**TEXTE**
= = = = = = =
Ephéméride éclectique d'une librocubiculariste glossophile et mélomane.
4 Janvier 2020
C'est à une visite -in extremis- de cette exposition que j'ai conviée ma chère A. (L'exposition se termine demain).
Influencé par Camille Pissarro, Paul Gauguin crée ses premières œuvres dans le style impressionniste. Animées de touches vibrantes de couleurs, elles traduisent les perceptions de la lumière en plein air.
En 1886, Gauguin effectue son premier séjour à Pont-Aven parallèlement à Claude Monet, maître et précurseur du mouvement impressionniste, qui séjourne au même moment à Belle-Ile-en-Mer. Plus tard, l’impressionnisme rencontre l’adhésion de certains artistes venus peindre ou s’installer en Bretagne.
Délaissant les aplats de couleurs, ces artistes poursuivent, chacun à leur manière, les travaux de Claude Monet en Bretagne et tentent eux aussi d’apporter des réponses aux vibrations atmosphériques liées à l’océan. Après le départ de Paul Gauguin, des peintres du groupe de Pont-Aven décident de prolonger leur séjour en Bretagne. Parmi eux, Henry Moret , Maxime Maufra , Gustave Loiseau , Ferdinand Loyen du Puigaudeau .
= = = = = = =
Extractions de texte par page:

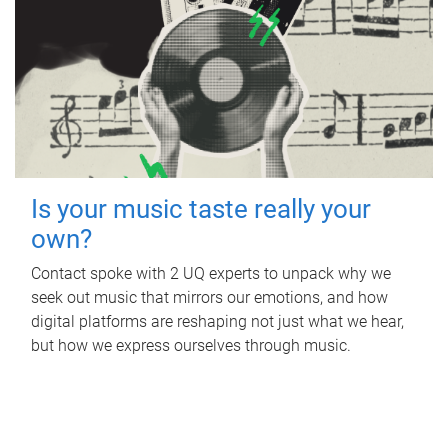
Is your music taste really your
own?
Contact spoke with 2 UQ experts to unpack why we
seek out music that mirrors our emotions, and how
digital platforms are reshaping not just what we hear,
but how we express ourselves through music.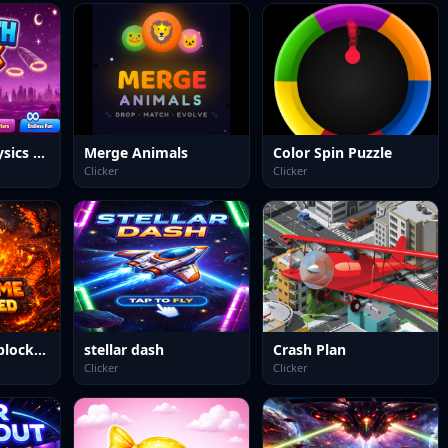
Earth Dunk Physics Arcade Game
Merge Animals
Color Spin Puzzle
Clicker
Clicker
Dino Game Unblocked
stellar dash
Crash Plan
Clicker
Clicker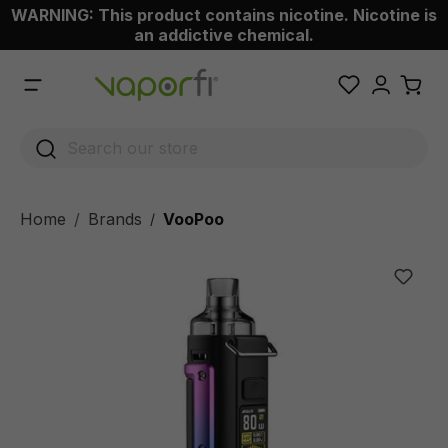
WARNING: This product contains nicotine. Nicotine is
 main content
an addictive chemical.
Home
Brands
VooPoo
/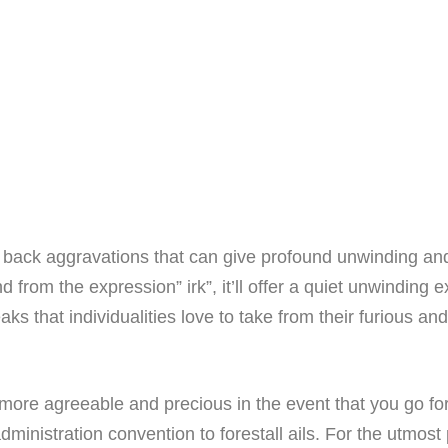
f back aggravations that can give profound unwinding an
om the expression” irk”, it’ll offer a quiet unwinding ex
ks that individualities love to take from their furious a
more agreeable and precious in the event that you go for
dministration convention to forestall ails. For the utmost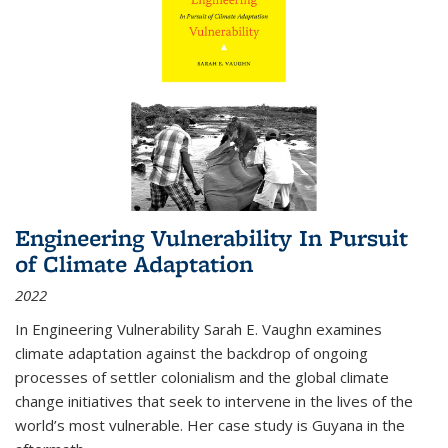
Engineering Vulnerability In Pursuit
of Climate Adaptation
2022
In Engineering Vulnerability Sarah E. Vaughn examines
climate adaptation against the backdrop of ongoing
processes of settler colonialism and the global climate
change initiatives that seek to intervene in the lives of the
world’s most vulnerable. Her case study is Guyana in the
= = = = = = =
**ÉNONCÉ DU PROBLÈME**
Reproduisez intégralement le texte sur Gauguin et les peintres impressionnistes en Bretagne, sans y changer un seul mot. Les enregistrements constituent un matériau distinct du texte.

**RÉPONSE ATTENDUE**
Ephéméride éclectique d'une librocubiculariste glossophile et mélomane.
4 Janvier 2020
C'est à une visite -in extremis- de cette exposition que j'ai conviée ma chère A. (L'exposition se termine demain).
Influencé par Camille Pissarro, Paul Gauguin crée ses premières œuvres dans le style impressionniste. Animées de touches vibrantes de couleurs, elles traduisent les perceptions de la lumière en plein air.
En 1886, Gauguin effectue son premier séjour à Pont-Aven parallèlement à Claude Monet, maître et précurseur du mouvement impressionniste, qui séjourne au même moment à Belle-Ile-en-Mer. Plus tard, l’impressionnisme rencontre l’adhésion de certains artistes venus peindre ou s’installer en Bretagne.
Délaissant les aplats de couleurs, ces artistes poursuivent, chacun à leur manière, les travaux de Claude Monet en Bretagne et tentent eux aussi d’apporter des réponses aux vibrations atmosphériques liées à l’océan. Après le départ de Paul Gauguin, des peintres du groupe de Pont-Aven décident de prolonger leur séjour en Bretagne. Parmi eux, Henry Moret , Maxime Maufra , Gustave Loiseau , Ferdinand Loyen du Puigaudeau .